Activité A: Dites si chacune des affirmations suivantes est conforme au texte sur la malnutrition en Espagne : (i) sept millions d’Espagnols souffrent de malnutrition ; (ii) d’après l’ACHM-E, le pourcentage de personnes souffrant de la faim a fortement augmenté en dix ans ; (iii) la première rencontre sur la faim et la malnutrition a eu lieu à Madrid. Répondez par oui ou par non, en citant à chaque fois les mots du texte qui tranchent.
Activité B: Traduisez en anglais cette phrase du texte sur la malnutrition en Espagne : « C’est la conclusion à laquelle a abouti la première rencontre sur la faim et la malnutrition qui s’est déroulée récemment à Oviedo. »

Passage fourni:
>>

Mais l’alimentation n’est pas seulement un problème pour les plus petits : sept millions d’Espagnols (16% de la population) souffrent de malnutrition. C’est la conclusion à laquelle a abouti la première rencontre sur la faim et la malnutrition qui s’est déroulée récemment à Oviedo. Selon le directeur de l’Alliance nationale contre la faim et la malnutrition d’Espagne (ACHM-E), Benito Alaez, ces données « mettent en relief la relation entre la pauvreté et une alimentation inadéquate, plus qu’entre la pauvreté et la faim à proprement parler ». La ACHM-E indique que le pourcentage de personnes souffrant de la faim a augmenté légèrement au cours des derniers dix ans, mais ce qui s’est aggravé « sévèrement »,c’est la malnutrition, qui, parmi les personnes à revenus faibles conduit à l’obésité.

<<

Entrées enregistrées:
>>

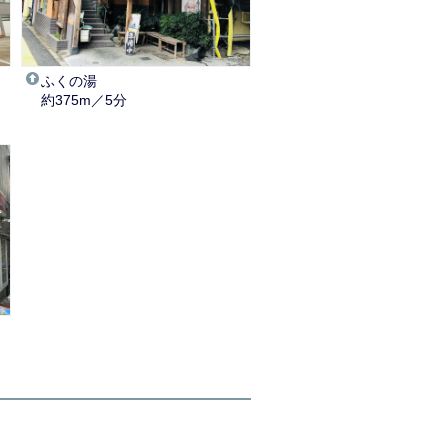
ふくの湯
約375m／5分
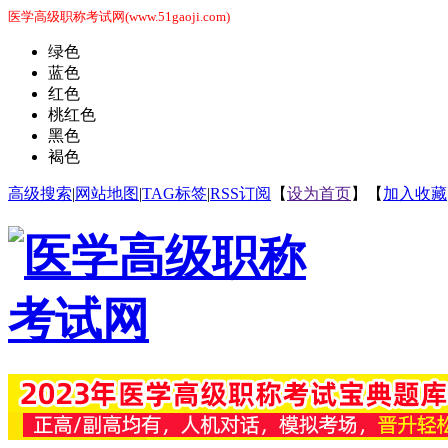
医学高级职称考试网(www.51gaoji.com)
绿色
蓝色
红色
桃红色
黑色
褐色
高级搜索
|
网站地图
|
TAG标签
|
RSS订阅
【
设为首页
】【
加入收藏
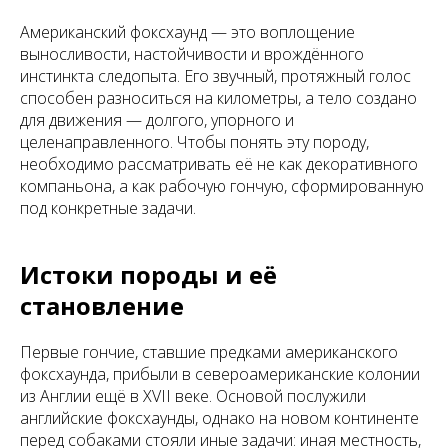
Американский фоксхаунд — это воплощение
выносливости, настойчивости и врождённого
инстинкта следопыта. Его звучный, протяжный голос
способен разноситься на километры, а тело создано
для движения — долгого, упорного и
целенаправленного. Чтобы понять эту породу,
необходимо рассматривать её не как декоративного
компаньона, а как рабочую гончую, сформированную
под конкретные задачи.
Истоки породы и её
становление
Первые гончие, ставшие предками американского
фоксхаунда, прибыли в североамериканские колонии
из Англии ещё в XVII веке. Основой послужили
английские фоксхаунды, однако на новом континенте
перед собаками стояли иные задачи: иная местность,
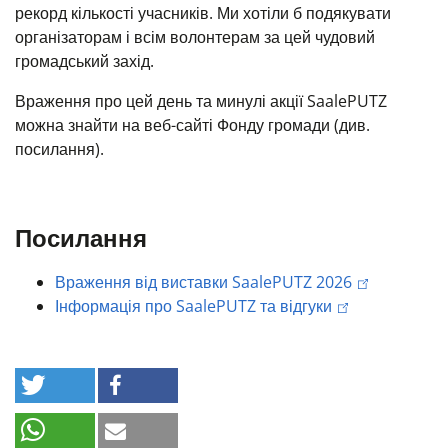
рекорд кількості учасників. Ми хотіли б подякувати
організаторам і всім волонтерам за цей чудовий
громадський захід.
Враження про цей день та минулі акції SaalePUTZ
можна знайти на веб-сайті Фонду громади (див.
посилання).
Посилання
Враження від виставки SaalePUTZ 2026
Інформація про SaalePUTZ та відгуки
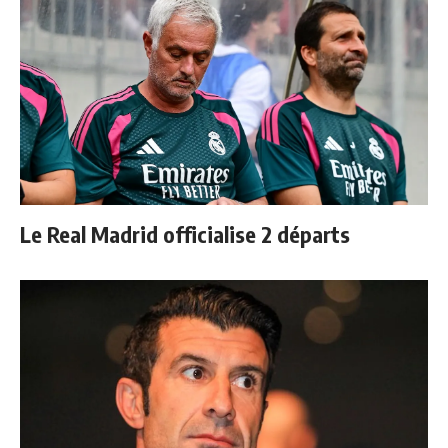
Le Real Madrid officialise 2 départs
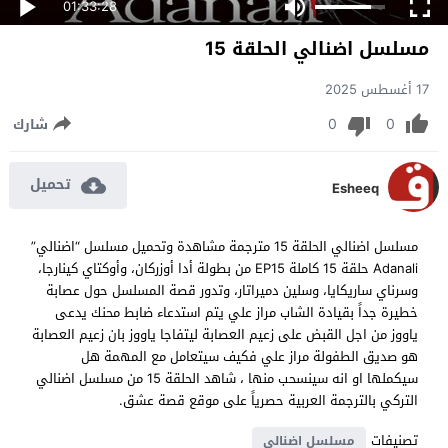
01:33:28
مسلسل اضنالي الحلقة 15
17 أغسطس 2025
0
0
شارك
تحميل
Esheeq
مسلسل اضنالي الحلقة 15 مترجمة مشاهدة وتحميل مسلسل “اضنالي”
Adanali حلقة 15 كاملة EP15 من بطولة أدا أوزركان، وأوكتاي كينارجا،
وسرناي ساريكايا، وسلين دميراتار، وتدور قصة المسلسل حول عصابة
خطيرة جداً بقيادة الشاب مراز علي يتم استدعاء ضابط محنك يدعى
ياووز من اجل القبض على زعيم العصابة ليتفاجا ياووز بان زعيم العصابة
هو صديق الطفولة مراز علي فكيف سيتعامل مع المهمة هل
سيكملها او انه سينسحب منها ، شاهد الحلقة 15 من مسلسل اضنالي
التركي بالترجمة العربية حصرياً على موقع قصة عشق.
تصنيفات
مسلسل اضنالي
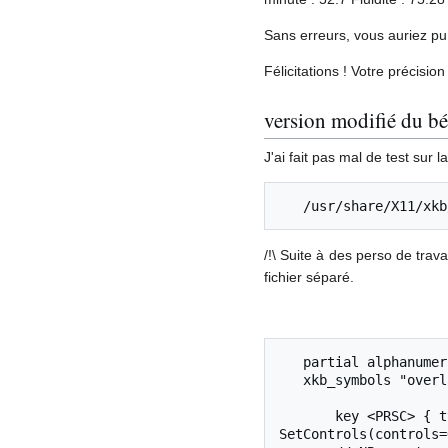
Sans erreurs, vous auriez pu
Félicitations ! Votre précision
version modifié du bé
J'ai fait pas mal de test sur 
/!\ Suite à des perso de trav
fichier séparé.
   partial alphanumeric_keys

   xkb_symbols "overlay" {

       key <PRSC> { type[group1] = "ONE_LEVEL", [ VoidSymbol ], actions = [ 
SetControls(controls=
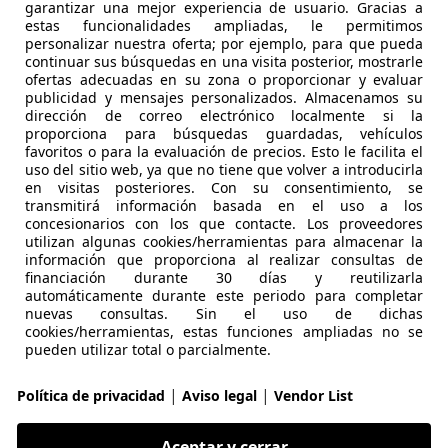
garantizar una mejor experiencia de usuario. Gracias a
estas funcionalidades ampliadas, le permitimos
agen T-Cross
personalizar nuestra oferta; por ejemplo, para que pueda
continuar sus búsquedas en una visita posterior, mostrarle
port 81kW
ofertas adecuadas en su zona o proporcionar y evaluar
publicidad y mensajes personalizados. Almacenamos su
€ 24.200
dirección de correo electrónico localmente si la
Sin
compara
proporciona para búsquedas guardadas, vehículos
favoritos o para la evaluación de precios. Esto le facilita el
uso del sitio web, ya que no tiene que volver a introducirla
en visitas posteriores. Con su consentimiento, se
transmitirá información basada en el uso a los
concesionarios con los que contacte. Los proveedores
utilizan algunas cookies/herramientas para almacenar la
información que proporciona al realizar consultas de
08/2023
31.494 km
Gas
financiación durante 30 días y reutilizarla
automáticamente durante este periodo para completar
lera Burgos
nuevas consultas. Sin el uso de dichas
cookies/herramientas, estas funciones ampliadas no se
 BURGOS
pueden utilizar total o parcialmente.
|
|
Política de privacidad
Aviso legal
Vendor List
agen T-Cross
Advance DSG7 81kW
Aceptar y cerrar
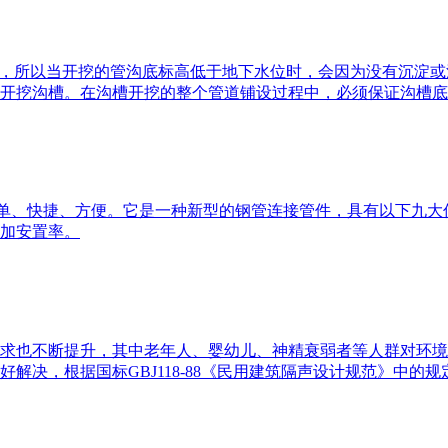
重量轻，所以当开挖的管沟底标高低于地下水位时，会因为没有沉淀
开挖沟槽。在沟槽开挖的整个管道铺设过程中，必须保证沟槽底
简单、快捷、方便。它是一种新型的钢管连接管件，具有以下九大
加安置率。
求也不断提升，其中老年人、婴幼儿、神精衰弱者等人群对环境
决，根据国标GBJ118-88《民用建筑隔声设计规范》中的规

<<
>>

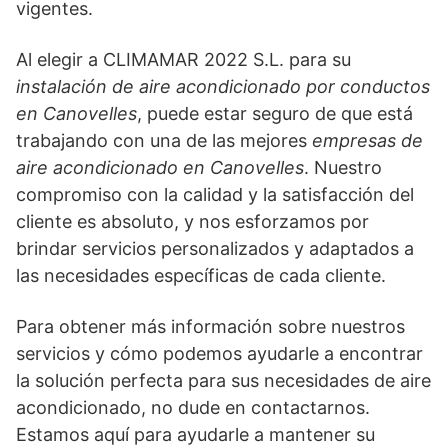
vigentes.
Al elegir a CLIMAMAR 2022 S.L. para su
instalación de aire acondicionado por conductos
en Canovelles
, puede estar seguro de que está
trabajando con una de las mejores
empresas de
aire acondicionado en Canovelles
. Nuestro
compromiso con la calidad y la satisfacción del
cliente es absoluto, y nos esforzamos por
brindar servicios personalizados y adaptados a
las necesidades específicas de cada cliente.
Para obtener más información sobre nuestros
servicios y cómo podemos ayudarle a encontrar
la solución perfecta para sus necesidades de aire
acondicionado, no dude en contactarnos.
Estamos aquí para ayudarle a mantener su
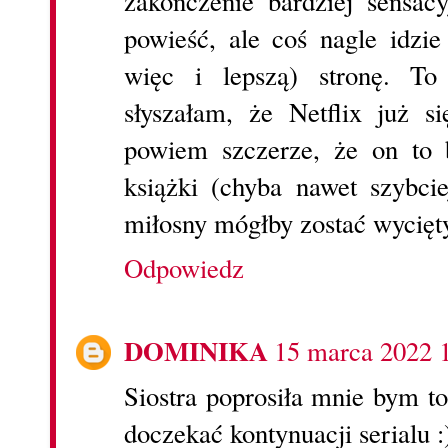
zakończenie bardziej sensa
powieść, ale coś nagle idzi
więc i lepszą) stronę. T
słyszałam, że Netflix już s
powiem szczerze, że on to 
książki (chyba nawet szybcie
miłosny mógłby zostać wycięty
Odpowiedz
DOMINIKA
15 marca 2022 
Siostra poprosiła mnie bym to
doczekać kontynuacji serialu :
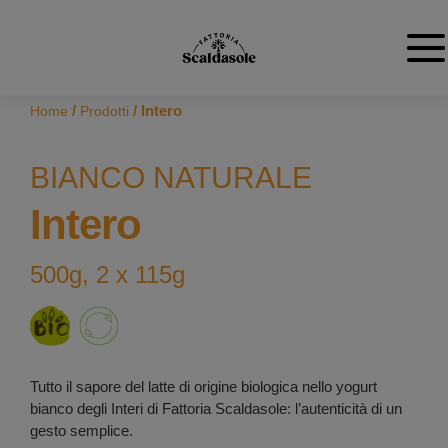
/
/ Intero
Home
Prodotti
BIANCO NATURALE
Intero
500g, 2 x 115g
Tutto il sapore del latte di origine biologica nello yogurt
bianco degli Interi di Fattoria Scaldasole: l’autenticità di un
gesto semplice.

<<

Corrigé rédigé A:
(i) Oui : « sept millions d’Espagnols (16% de la population) souffrent de malnutrition ».
(ii) Non : « le pourcentage de personnes souffrant de la faim a augmenté légèrement au cours des derniers dix ans ».
(iii) Non : « qui s’est déroulée récemment à Oviedo ».

Corrigé rédigé B: This is the conclusion reached by the first meeting on hunger and malnutrition, which recently took place in Oviedo.